- Directed by: Jules White
- Written by: Clyde Bruckman Felix Adler
- Produced by: Jules White
- Starring: Moe Howard Larry Fine Curly Howard Dorothy Appleby John Tyrrell Eddie Laughton Vernon Dent Lew Davis
- Cinematography: Barney McGill
- Edited by: Mel Thorsen
- Distributed by: Columbia Pictures
- Release date: February 7, 1941 (U.S.);
- Running time: 17:23
- Country: United States
- Language: English

= So Long Mr. Chumps =

1941 film by Jules White

So Long Mr. Chumps is a 1941 short subject directed by Jules White starring American slapstick comedy team The Three Stooges (Moe Howard, Larry Fine and Curly Howard). It is the 53rd entry in the series released by Columbia Pictures starring the comedians, who released 190 shorts for the studio between 1934 and 1959.

==Plot==
The Stooges are incompetent but industrious street cleaners. Upon discovering a discarded envelope containing oil bonds, they dutifully return it to its rightful owner, B.O. Davis. Grateful for their integrity, Davis offers them a reward of five thousand dollars on the condition that they locate an honest individual possessing executive capabilities.

They initiate their search by leaving a wallet on the sidewalk for passersby to find, with the expectation that an honest person will reveal their integrity by returning it to them. To their chagrin, the only living being to pass their test is a dog, who returns the wallet and then guides the Stooges to an encounter with his owner. His owner is a distressed young woman who reveals that her beloved has been unjustly imprisoned. She describes him as an honest man and insists that she can prove his innocence if the Stooges will help him to escape from jail. The Stooges devise a plan to intentionally land themselves in jail.

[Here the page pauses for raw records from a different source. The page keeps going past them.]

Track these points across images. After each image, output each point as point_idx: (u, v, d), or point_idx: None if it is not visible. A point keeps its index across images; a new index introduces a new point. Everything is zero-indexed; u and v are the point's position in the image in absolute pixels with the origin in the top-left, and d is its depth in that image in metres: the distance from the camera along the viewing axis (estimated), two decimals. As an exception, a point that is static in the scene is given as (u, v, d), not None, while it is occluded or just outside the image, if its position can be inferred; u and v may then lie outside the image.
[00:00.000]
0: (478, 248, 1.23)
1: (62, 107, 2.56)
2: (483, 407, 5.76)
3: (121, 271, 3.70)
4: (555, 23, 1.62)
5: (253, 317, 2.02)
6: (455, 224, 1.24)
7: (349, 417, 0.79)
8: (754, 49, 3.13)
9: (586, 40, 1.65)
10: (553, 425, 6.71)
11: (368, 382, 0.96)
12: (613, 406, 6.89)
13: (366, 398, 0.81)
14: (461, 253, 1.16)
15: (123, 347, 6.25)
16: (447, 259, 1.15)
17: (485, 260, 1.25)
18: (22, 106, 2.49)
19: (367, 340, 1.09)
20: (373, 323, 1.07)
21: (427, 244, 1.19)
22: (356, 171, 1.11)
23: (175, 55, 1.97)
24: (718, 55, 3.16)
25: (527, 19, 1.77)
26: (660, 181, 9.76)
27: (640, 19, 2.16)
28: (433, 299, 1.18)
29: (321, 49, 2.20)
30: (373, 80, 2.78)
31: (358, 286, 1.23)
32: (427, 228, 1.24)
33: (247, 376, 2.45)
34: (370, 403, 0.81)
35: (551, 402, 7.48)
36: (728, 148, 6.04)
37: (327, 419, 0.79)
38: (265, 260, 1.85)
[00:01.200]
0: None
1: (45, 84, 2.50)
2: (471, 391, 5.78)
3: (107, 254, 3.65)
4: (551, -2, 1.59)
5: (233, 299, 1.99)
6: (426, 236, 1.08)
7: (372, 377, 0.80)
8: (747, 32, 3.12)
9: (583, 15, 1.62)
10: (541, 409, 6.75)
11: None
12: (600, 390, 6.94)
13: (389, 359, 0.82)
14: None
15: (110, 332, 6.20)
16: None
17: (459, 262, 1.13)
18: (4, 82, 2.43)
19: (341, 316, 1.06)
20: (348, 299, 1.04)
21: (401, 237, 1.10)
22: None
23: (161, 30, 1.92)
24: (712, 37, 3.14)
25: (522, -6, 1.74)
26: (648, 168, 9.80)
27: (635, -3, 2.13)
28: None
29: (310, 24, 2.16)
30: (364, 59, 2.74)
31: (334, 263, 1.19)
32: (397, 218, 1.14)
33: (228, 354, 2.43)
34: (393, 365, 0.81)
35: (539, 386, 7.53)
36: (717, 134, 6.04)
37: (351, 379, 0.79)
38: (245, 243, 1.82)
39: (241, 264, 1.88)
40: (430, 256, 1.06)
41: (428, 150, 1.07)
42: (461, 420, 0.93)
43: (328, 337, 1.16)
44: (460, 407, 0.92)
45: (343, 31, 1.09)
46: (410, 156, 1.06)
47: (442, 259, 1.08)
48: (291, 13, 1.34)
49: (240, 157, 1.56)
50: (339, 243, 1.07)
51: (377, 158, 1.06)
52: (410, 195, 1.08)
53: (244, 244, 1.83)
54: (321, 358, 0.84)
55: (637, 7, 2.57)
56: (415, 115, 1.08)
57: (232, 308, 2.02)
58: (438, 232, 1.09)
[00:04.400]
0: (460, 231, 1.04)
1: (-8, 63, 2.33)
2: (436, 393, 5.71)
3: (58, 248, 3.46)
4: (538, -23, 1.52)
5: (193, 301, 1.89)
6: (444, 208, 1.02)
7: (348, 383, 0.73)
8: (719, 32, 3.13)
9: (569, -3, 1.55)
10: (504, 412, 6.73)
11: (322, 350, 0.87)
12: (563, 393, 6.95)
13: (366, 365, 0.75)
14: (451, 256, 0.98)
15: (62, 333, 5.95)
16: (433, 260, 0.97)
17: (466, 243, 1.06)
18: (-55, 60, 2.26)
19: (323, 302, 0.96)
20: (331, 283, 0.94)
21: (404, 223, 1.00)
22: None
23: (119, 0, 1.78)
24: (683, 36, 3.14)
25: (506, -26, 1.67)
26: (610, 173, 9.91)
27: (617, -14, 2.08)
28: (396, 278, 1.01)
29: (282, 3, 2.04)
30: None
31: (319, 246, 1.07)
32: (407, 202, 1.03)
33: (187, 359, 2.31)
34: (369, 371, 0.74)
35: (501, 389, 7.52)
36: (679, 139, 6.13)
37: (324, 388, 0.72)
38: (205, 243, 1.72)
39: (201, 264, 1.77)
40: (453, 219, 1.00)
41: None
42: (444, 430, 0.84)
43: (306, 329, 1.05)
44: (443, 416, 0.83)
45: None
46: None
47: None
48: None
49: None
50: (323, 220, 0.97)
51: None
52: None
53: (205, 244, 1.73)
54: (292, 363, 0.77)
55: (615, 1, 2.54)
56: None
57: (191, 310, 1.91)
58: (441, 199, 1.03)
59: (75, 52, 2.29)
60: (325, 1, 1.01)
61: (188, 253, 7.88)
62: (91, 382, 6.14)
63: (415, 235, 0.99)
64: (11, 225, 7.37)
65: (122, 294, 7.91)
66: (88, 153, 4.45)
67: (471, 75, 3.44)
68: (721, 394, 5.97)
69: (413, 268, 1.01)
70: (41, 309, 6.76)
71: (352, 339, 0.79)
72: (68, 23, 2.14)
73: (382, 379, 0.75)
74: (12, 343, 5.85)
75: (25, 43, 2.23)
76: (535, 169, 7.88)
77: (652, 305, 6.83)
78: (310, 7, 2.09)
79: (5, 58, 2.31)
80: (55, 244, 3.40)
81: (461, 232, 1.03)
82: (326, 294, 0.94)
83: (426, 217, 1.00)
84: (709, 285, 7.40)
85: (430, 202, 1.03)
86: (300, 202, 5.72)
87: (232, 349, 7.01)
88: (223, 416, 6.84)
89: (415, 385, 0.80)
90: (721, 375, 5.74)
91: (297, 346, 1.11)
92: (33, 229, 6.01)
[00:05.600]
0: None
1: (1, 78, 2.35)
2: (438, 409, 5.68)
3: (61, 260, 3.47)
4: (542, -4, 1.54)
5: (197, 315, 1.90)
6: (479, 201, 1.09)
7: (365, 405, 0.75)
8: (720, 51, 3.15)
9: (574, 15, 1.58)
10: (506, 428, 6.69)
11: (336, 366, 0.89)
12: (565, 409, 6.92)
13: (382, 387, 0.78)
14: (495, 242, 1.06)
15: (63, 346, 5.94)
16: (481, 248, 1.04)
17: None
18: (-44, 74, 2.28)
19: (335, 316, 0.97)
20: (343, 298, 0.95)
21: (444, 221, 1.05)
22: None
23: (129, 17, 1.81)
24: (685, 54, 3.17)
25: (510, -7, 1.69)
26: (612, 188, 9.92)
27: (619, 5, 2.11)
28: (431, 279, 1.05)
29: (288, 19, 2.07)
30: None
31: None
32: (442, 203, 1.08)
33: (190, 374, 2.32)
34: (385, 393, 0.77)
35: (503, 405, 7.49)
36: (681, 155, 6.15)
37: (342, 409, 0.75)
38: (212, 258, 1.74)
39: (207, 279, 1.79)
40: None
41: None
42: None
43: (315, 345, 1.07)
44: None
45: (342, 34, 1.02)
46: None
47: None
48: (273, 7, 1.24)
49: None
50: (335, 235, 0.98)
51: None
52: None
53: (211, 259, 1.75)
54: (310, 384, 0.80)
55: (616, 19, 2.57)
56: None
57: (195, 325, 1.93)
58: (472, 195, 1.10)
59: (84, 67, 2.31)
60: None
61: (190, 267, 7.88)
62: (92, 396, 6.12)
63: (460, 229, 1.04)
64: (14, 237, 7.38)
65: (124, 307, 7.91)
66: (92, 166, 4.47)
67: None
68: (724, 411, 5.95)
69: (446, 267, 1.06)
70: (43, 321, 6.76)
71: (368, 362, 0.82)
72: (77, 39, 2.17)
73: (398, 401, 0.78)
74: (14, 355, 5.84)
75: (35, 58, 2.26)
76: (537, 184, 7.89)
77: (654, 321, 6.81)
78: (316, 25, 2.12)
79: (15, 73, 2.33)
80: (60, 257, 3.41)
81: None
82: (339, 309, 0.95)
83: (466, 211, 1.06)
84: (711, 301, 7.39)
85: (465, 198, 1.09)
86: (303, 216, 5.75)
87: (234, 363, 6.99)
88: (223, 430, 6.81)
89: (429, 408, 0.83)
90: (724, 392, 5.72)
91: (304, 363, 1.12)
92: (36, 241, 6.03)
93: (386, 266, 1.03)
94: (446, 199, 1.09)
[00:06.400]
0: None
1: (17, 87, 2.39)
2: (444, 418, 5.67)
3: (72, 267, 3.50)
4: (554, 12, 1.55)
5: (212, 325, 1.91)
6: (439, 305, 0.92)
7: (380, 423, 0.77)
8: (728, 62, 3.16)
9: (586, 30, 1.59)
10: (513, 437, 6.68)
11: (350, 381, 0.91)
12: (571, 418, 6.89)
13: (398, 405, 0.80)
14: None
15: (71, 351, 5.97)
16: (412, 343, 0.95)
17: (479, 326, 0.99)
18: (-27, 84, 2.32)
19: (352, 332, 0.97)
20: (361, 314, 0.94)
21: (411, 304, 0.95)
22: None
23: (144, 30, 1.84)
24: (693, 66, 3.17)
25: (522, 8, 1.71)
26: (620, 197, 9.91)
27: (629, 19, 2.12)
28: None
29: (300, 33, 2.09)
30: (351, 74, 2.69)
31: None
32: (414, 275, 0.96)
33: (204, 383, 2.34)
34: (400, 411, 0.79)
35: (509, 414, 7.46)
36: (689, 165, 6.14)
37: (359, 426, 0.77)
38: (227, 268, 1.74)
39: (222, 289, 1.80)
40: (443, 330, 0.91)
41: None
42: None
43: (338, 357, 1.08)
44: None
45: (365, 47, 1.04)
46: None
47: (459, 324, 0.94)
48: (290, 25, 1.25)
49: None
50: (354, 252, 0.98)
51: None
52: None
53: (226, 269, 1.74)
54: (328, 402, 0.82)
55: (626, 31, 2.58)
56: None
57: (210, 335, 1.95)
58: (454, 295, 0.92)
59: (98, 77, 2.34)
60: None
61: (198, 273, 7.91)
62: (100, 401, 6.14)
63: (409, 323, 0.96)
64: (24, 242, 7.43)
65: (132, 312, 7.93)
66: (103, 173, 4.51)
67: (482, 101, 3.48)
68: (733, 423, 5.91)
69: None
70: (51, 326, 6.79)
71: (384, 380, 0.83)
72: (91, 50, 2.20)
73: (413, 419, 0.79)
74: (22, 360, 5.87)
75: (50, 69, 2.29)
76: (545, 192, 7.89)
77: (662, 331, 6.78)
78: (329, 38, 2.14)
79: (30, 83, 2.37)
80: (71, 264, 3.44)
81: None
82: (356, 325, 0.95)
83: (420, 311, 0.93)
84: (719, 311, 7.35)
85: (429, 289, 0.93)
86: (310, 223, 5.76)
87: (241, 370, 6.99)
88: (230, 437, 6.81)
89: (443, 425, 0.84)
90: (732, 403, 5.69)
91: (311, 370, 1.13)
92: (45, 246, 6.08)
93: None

Once incarcerated, they successfully locate the individual in question, Percy Pomeroy. The Stooges execute an escape that involves modifying their prison attire to resemble guard uniforms using black paint. However, their freedom is short-lived as they fortuitously encounter Davis, who is revealed to be "Lone Wolf" Louie, a notorious bond swindler. Consequently, both Davis and the Stooges find themselves incarcerated once more.

==Production notes==
So Long Mr. Chumps was filmed on July 25–30, 1940. The film title is a parody of the film Goodbye, Mr. Chips. The jail sequences were reused in Beer Barrel Polecats.

When the Stooges drop their iron balls that are chained to their legs, the sounds that are heard are again the NBC Chimes, a gag recycled from the team's 1937 short Back to the Woods.

Bud Jamison appeared in a deleted scene where he was a policeman noticing the Stooges and Pomeroy's girlfriend.

In the final scene, where Moe and Larry were breaking rocks over Curly's head, Larry picks up what seems to be a rather heavy rock. Curly notices the rock and replies, "Hey, wait a minute! That's a real one! I'm no fool." Curly then chuckles, while Larry and Moe smile. Often regarded as an unscripted moment, it was later determined that exchange was scripted in advance, as it appeared in director Jules White's final shooting script. The exchange might have started out as improv while the scene was being rehearsed.

Bruce Bennett (aka Herman Brix, a former Olympic athlete and Tarzan actor) appears in dual roles as both a truck driver and as one of the guards giving orders to the Stooges.

Laurel and Hardy had painted their prison uniforms white in 1927's The Second Hundred Years. They were also trash collectors in 1939's A Chump at Oxford.